## Kutipan Dokumen
== == ==

Umat Islam yang datang ke bilik suara, entah dapat dorongan darimana, justru memilih Parpol dan tokoh-tokoh yang justru banyak bermasalah dengan kader korup. Fenomena ini memang agak janggal jika diteliti lebih lanjut.

Padahal jika mau, dengan gamblang masyarakat sebenarnya sudah dapat mengetahui nama Parpol yang di dalamnya bercokol banyak koruptor yang sudah divonis Pengadilan, baik yang ditangani KPK maupun Polri, namun faktanya Parpol tersebut justru menjadi pilihan masyarakat.

Jumlah perwakilan yang ada di Parlemen, faktanya malah paling banyak, dan tentu saja menjadi faktor penentu apapun hasil produk Parlemen. Begitu juga Partai besar yang di dalamnya banyak elit Partai ditangkap KPK, malah bisa menguasai parlemen dua kali dan memimpin Negeri ini. Kondisi ini jelas sangat mengkhawatirkan.

Oleh karenanya, dengan bercokolnya banyak tokoh Parlemen dari Parpol yang sering bermasalah dengan kader korup, atau dengan bercokolnya Pemimpin Pemerintahan yang berasal dari Partai yang di dalamnya bercokol banyak kader korup, sudah pasti akan menambah kekecewaan masyarakat luas, yang akhirnya menjadi ikut-ikutan bergabung dengan Golput. Wajar jika angka Golput selalu naik.

== == ==

## Tugas Tertulis
[1] Kutip bagian teks tentang pemilih dan parpol berkader korup yang dimulai pada kata-kata "Jumlah perwakilan yang" dan berhenti setelah "jelas sangat mengkhawatirkan.".
[2] Menurut teks tentang pemilih dan parpol berkader korup, mengapa angka Golput selalu naik? Jawab dalam satu sampai tiga kalimat.
[3] Teruskan teks tentang pemilih dan parpol berkader korup, dimulai setelah kalimat terakhirnya.

## Data Tercatat
== == ==

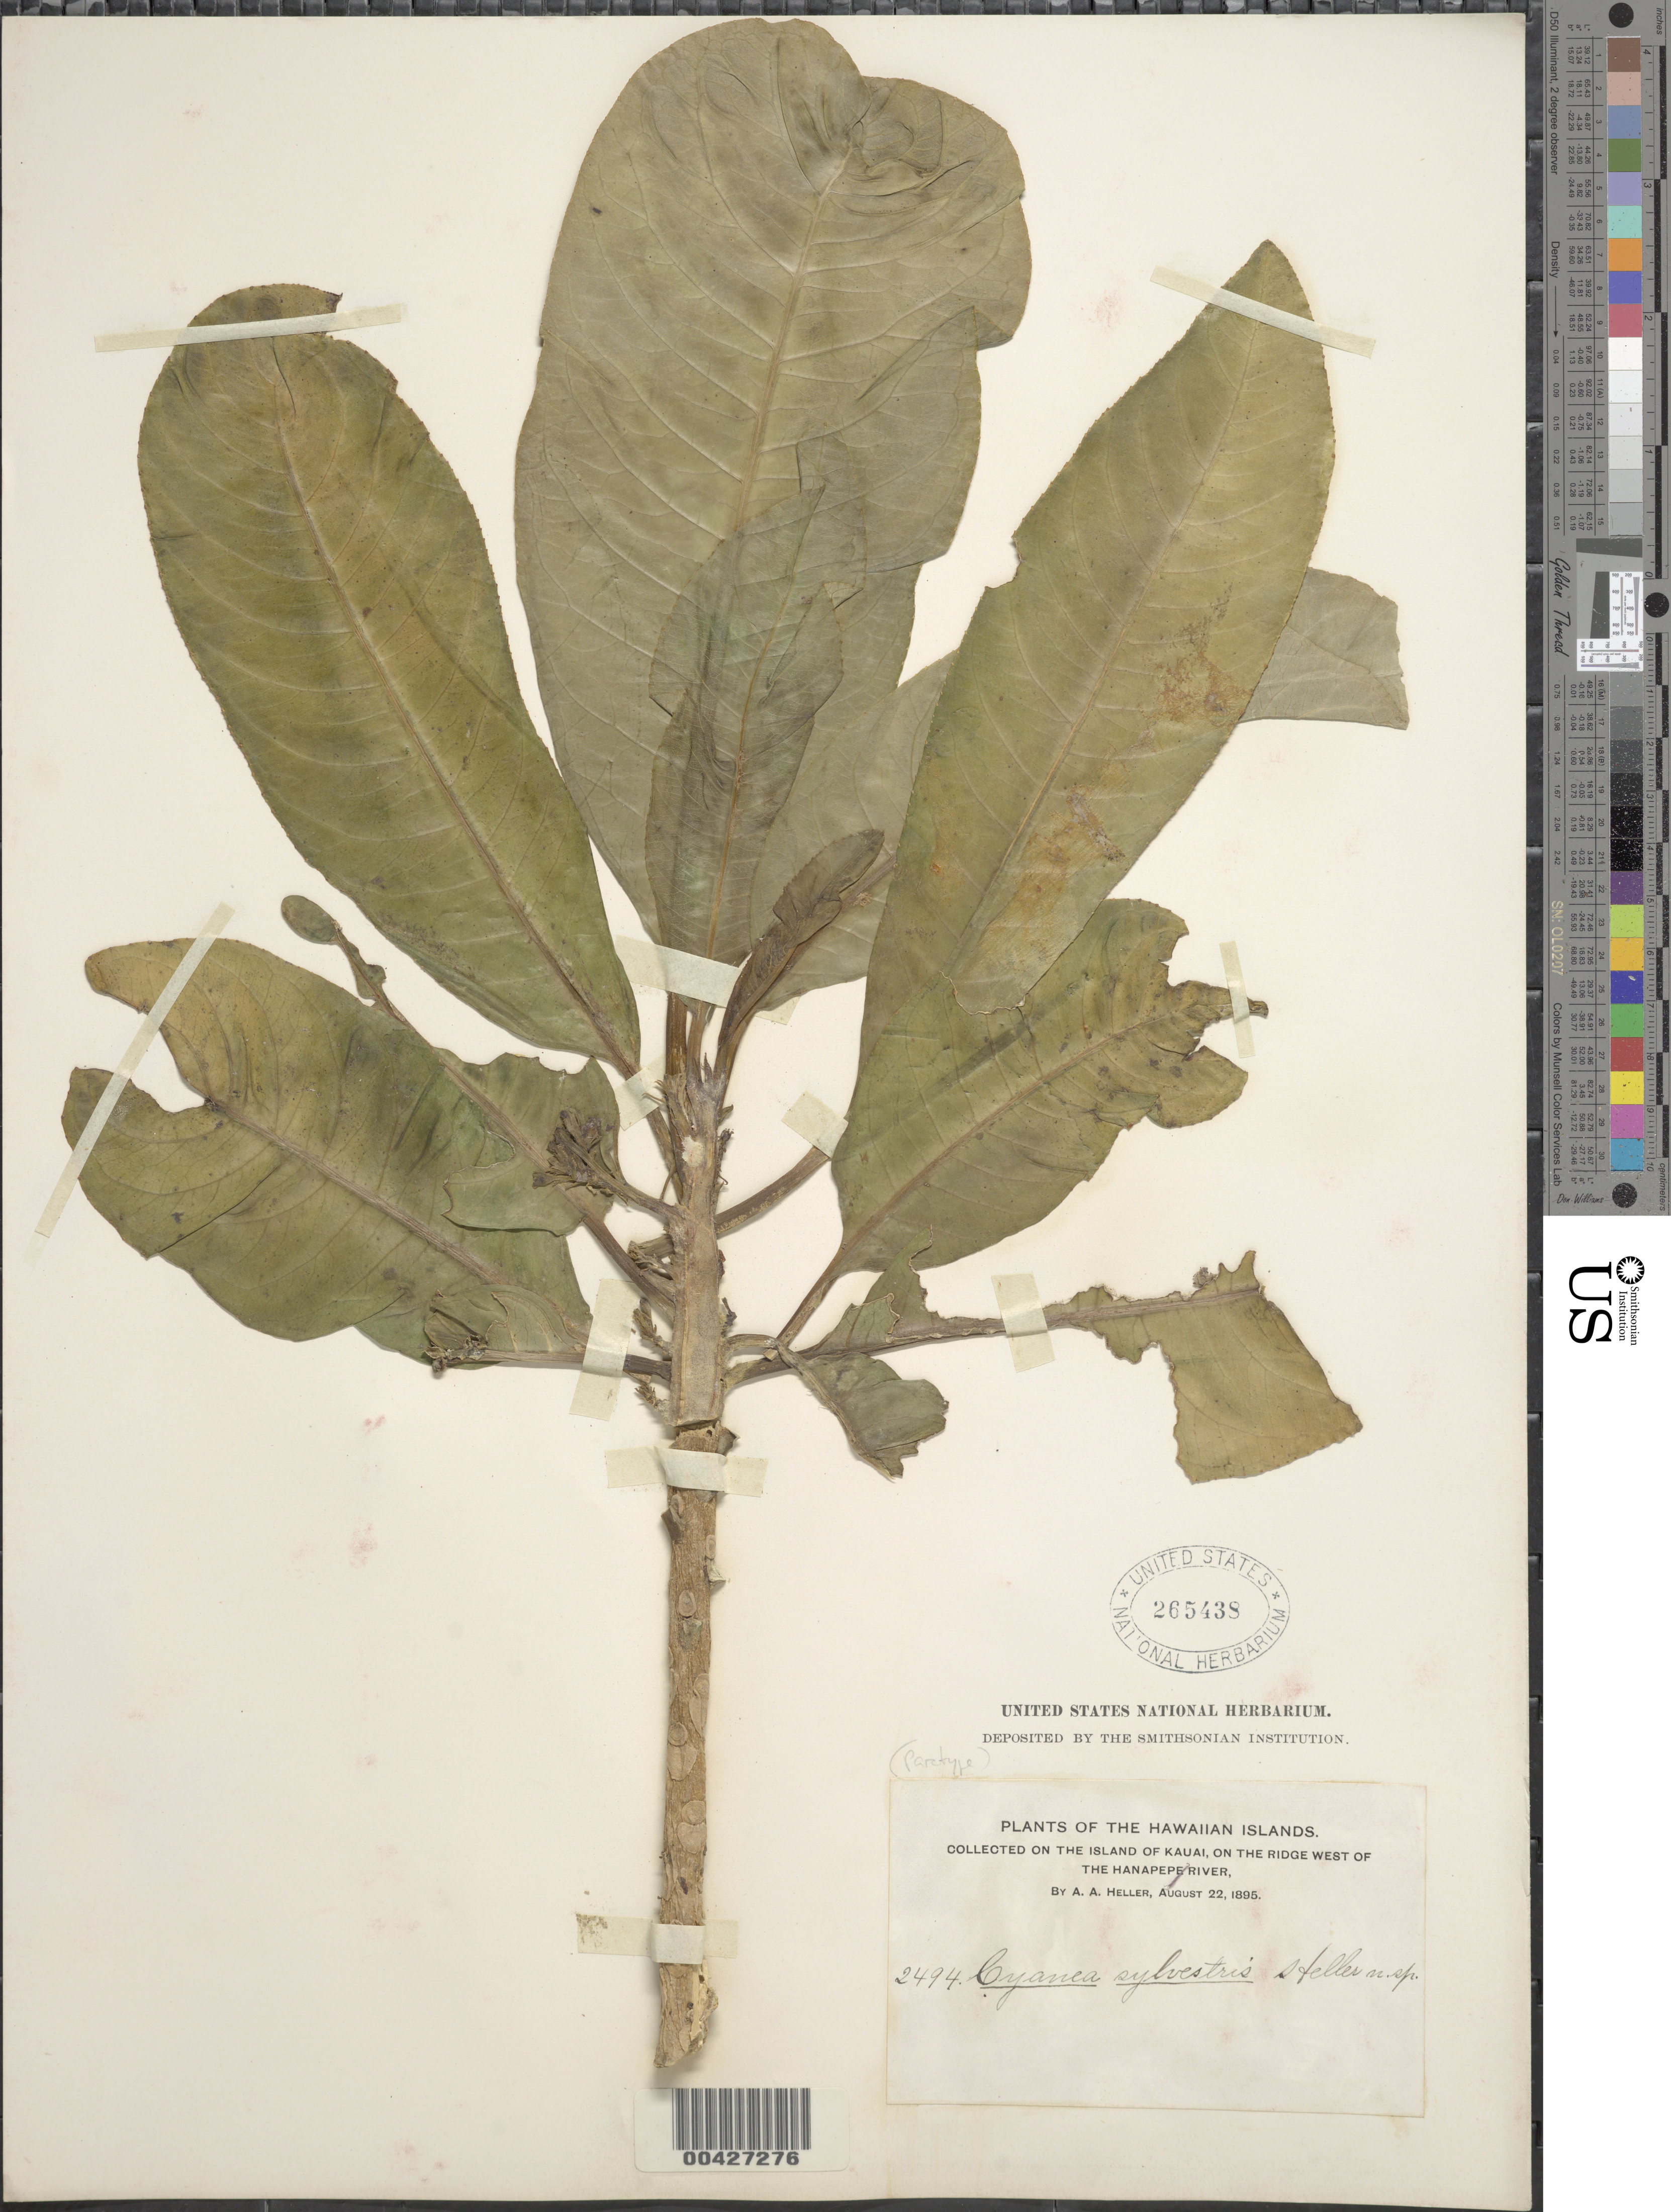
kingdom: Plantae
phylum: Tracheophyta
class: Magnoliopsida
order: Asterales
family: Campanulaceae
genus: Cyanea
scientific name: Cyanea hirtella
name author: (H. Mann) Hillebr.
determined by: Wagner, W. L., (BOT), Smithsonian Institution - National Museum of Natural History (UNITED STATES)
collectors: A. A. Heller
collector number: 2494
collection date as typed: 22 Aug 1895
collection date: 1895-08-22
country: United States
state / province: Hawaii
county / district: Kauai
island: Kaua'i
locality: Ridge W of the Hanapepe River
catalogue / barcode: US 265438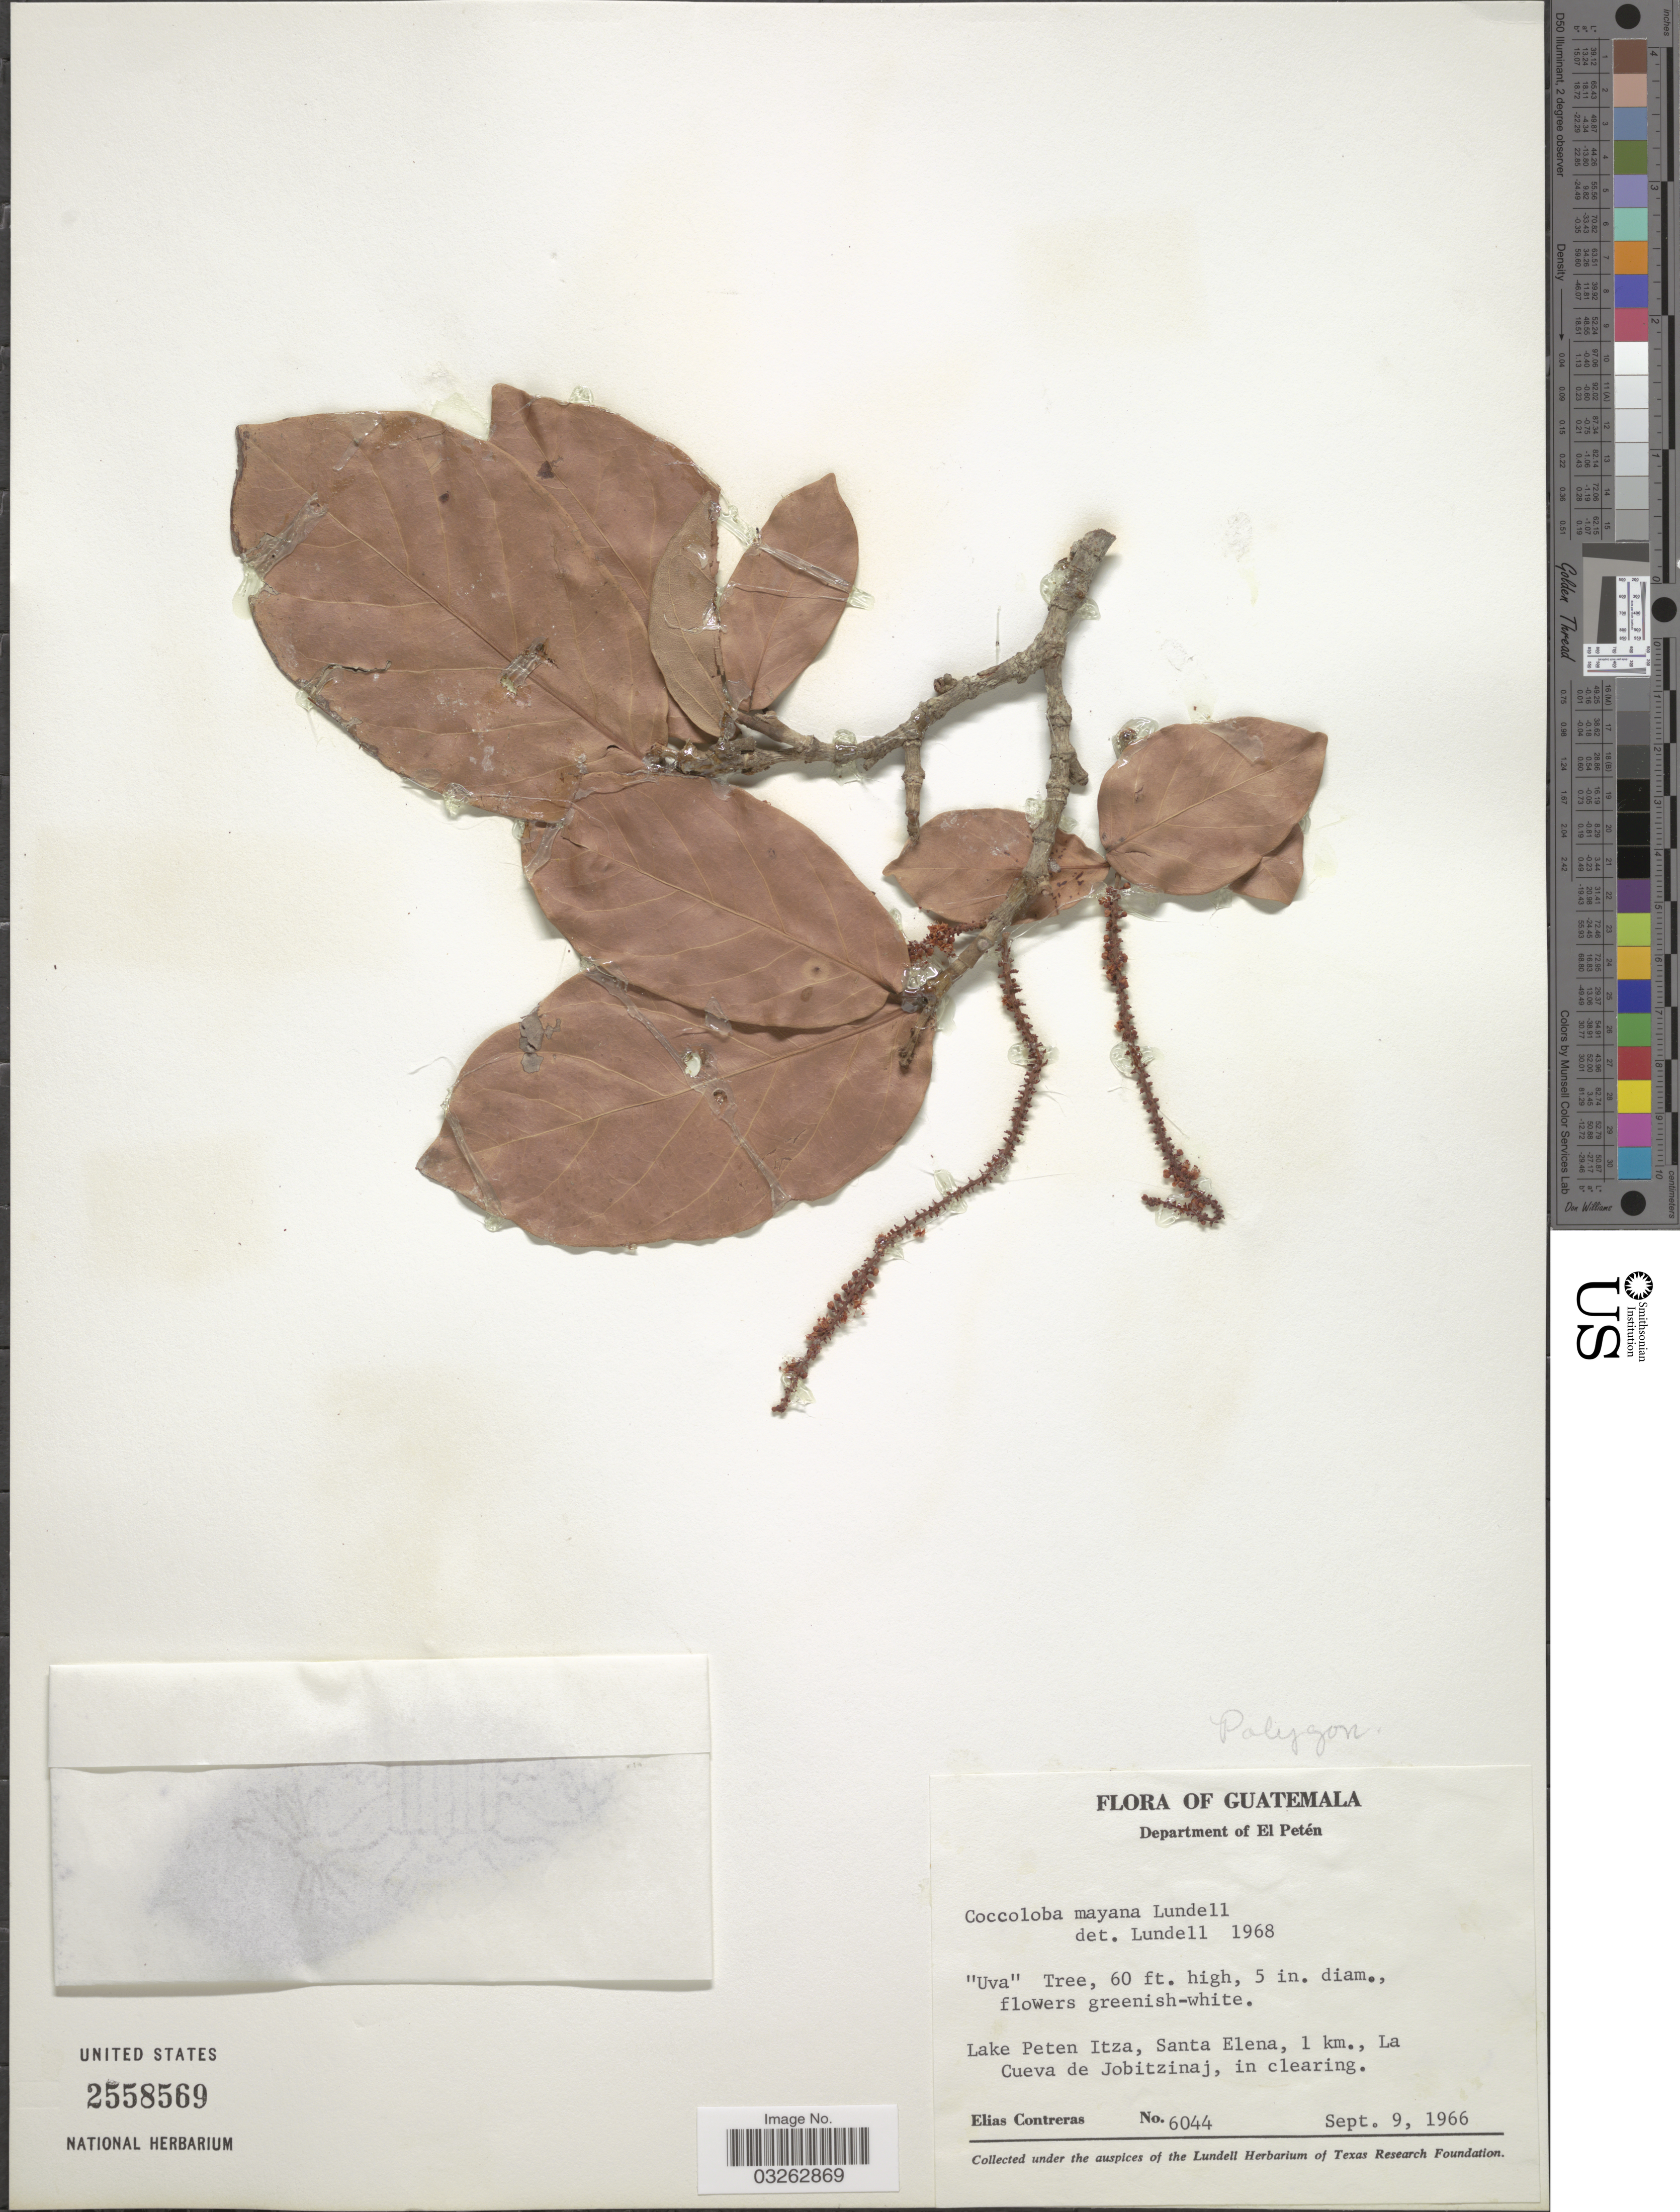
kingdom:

== == ==

## Hasil Tugas
[1]
Jumlah perwakilan yang ada di Parlemen, faktanya malah paling banyak, dan tentu saja menjadi faktor penentu apapun hasil produk Parlemen. Begitu juga Partai besar yang di dalamnya banyak elit Partai ditangkap KPK, malah bisa menguasai parlemen dua kali dan memimpin Negeri ini. Kondisi ini jelas sangat mengkhawatirkan.

[2] Angka Golput selalu naik karena banyak tokoh Parlemen dan Pemimpin Pemerintahan berasal dari Parpol yang di dalamnya bercokol banyak kader korup. Keadaan itu menambah kekecewaan masyarakat luas, sehingga mereka akhirnya ikut-ikutan bergabung dengan Golput.

[3]
Apabila pola semacam ini terus terulang, sudah pasti Indonesia akan mengalami kegagalan proses demokrasi yang berulang-ulang. Penguasa Parlemen dari Partai “Korup”, dan Pemerintahan dipimpin dari partai yang sama. Kemudian setiap jelang Pemilu didengungkan isu Golput, namun pada prakteknya masyarakat tetap memilih pola yang sama dengan sebelumnya. Alhasil, tidak berubah.

Masyarakat kecewa, pemerintahan sering bermasalah, korupsi tidak berkurang, dan isu Golput pun terus menerus menjadi bumbu pahit demokrasi.

Ruginya Umat Islam Golput

Semestinya, masyarakat khususnya Umat Islam harus pandai bersikap. Umat Islam harus cerdik melihat bahwa tidak mungkin dengan Golput kemudian dapat mengurangi koruptor di Parlemen. Karena menjadi Golput pun, kecil kemungkinan akan menggagalkan Pemilu dan sangat susah menekan Negara ini mengubah sistem Demokrasi dengan sistem lain.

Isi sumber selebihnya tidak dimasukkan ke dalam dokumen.